整備管理者に興味があっても、自動車整備士と何が違うのか、どの資格が必要なのか、給料は見合うのかが分かりにくいですよね。

結論からいうと、整備管理者は車両の点検・整備を現場任せにせず、安全確保と環境保全のために管理する役割です。

この記事では、国土交通省の整備管理者制度と厚生労働省の職業情報を参考に、仕事・給料・資格・向いているタイプを求人比較に使える形で整理します。

  • 整備管理者の仕事内容と責任範囲が分かる
  • 給料を見るときに確認したい条件を整理できる
  • 必要資格と選任要件を理解できる
  • 自分に向いている仕事か判断しやすくなる

整備管理者は車両の安全を管理する責任者

整備管理者は、一定台数以上のバス、トラック、タクシー、レンタカー、貨物軽自動車運送事業用自動車などを使う事業所で、点検・整備の管理を担う人です。

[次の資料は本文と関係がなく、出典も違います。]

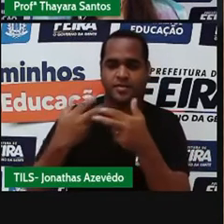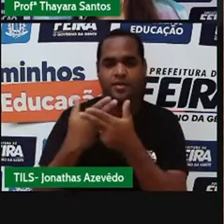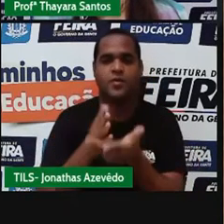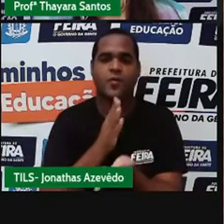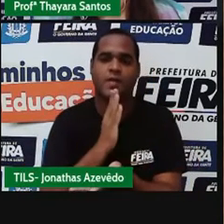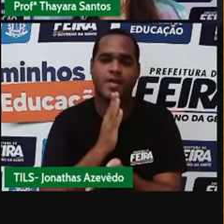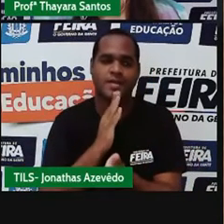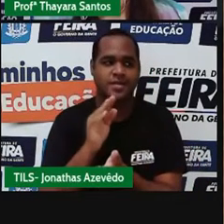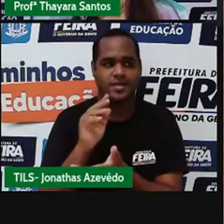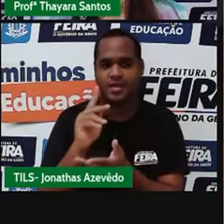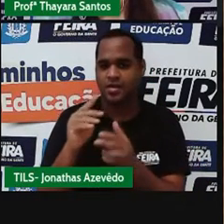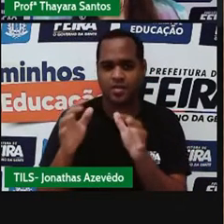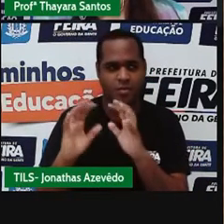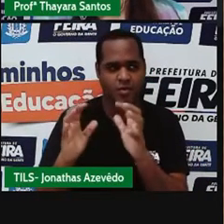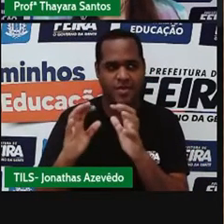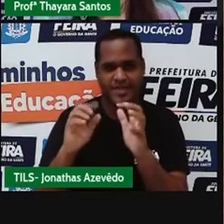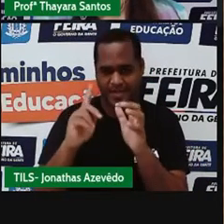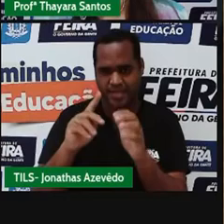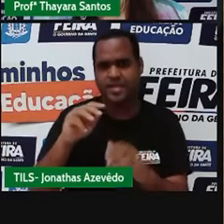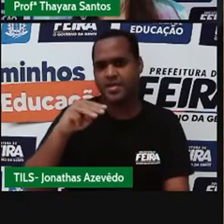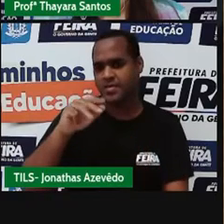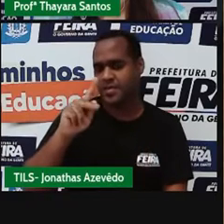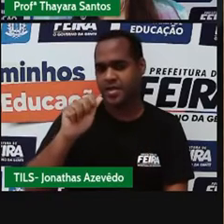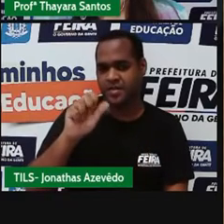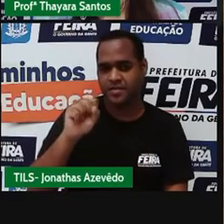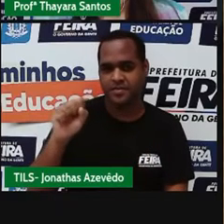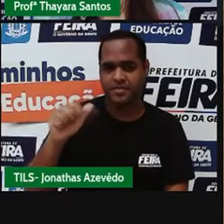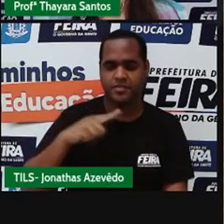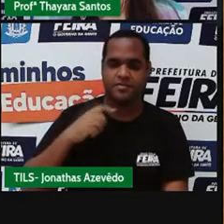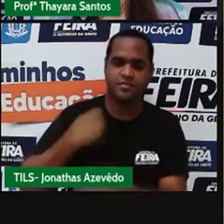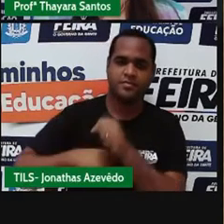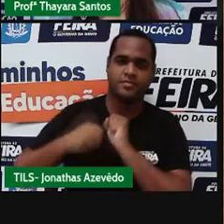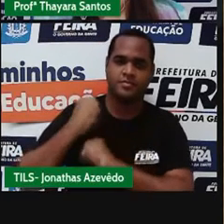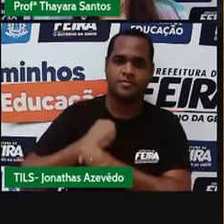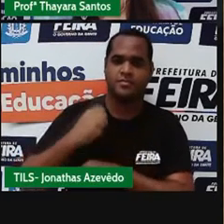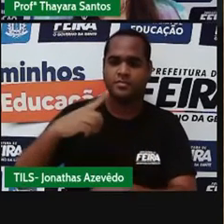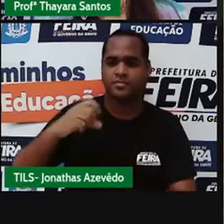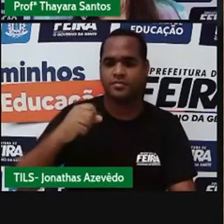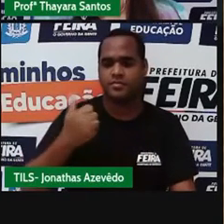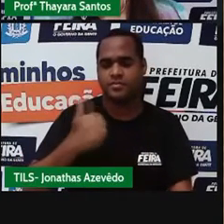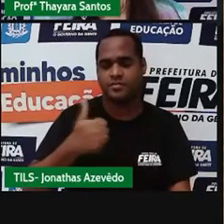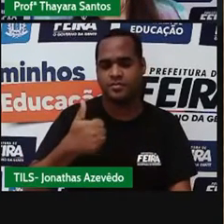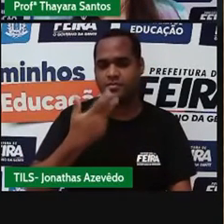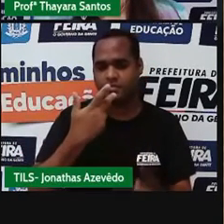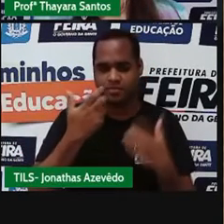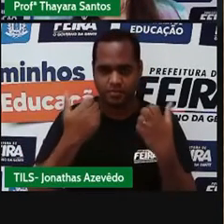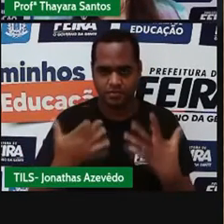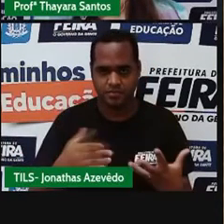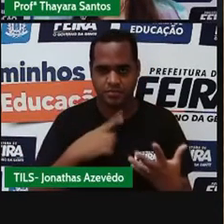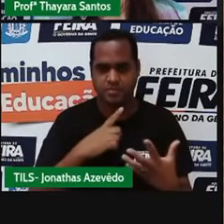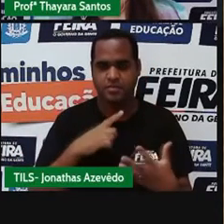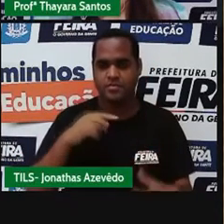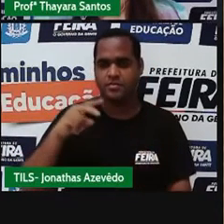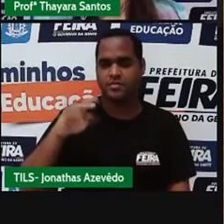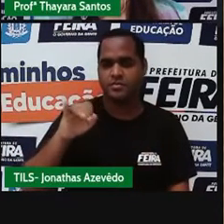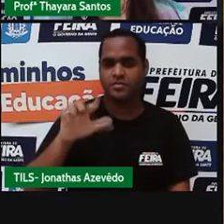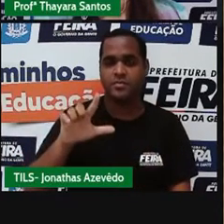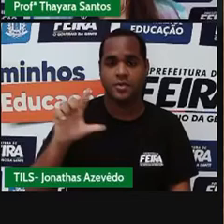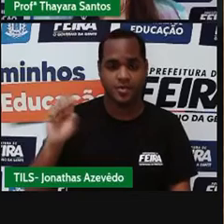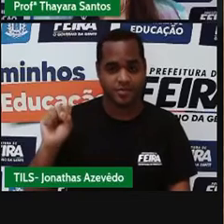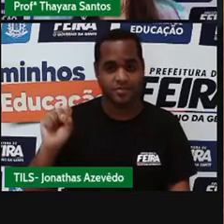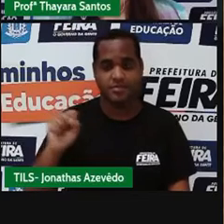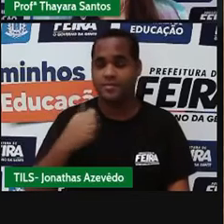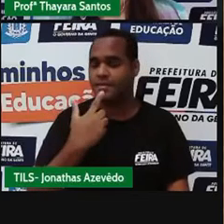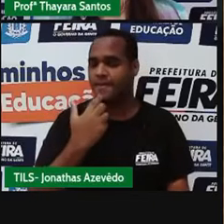um dígito de passas. Em 1911, os cientistas Eris Rutherford e Lisbord, com base em novos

北陸信越運輸局・新潟運輸支局は、整備管理者制度について、使用者に代わって整備の管理を行い、点検・整備に関する管理・責任体制を確立して、自動車の安全確保と環境保全を図るための制度と説明しています。つまり、整備管理者は単なる整備担当ではなく、車両を安全に使い続けるための管理責任を持つ職種です。

整備管理者制度の目的

車両台数が多い事業所では、使用者だけで点検や整備の状況を把握するのが難しくなります。大型バスやトラックのように、事故時の影響が大きい車両では、専門的な知識を持つ人が管理する必要性も高くなります。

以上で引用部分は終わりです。